The access pattern is Zipfian: 0.1% of keys are 60% of traffic. So instead of a general cache tier, I push the hot set all the way to the edge.
A CDN/edge tier serves the top 0.1% with a short (5s) TTL — that alone absorbs most of the read volume before it reaches a data center. Only the long tail (misses) goes through the app tier to the shards, and the tail is small enough that db.large ×2 covers it without a mid-tier cache.
The app tier is wide and shallow (app.large ×8, not xlarge ×4): same aggregate QPS, but more, smaller blast radii — losing one node drops 1/8 of capacity, not 1/4.
Risk I'll call out: a single hot key on a cold edge PoP can still stampede one shard. If that showed up in prod I'd add request coalescing at the app tier.

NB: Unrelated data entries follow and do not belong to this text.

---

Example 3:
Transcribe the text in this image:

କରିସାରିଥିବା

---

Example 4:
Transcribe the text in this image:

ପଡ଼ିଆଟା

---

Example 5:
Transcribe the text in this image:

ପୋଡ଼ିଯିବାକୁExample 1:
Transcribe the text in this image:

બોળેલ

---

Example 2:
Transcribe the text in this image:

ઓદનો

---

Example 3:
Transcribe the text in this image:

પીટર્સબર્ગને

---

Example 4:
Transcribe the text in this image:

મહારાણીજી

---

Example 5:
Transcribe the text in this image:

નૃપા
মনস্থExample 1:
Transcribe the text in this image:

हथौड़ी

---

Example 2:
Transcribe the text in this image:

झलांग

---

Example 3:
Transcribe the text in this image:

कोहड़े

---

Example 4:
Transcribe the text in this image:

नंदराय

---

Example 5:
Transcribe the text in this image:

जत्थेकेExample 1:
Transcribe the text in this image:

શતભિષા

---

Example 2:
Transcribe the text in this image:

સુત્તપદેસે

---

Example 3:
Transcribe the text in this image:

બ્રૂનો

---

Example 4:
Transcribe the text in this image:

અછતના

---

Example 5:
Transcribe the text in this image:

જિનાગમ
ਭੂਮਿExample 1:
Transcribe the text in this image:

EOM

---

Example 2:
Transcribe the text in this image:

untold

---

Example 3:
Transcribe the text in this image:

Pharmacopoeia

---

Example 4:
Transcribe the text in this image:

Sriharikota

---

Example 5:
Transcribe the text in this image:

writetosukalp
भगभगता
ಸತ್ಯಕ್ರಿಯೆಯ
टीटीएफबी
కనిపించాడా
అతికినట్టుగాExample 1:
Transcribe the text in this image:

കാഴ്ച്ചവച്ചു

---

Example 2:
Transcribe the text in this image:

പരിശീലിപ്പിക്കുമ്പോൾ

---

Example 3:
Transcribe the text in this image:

Sign in to join the discussion.
Pushing the hot set to the edge is clever, but watch cold-PoP misses all landing on 2 shards at once. A thin origin cache would smooth that.
The single-hot-key-melts-a-shard point is the one most designs miss. Good that it's called out explicitly.
Wide-and-shallow app tier for blast radius — agree. Request coalescing on the hot key is the real fix though.
8 app nodes is a lot of connections into 2 shards. Watch the connection fan-in, you may want a pooler before the db.
Wide-and-shallow on the app tier is the right instinct for p99 — fewer customers behind each failure. Good shout on coalescing the hot key too.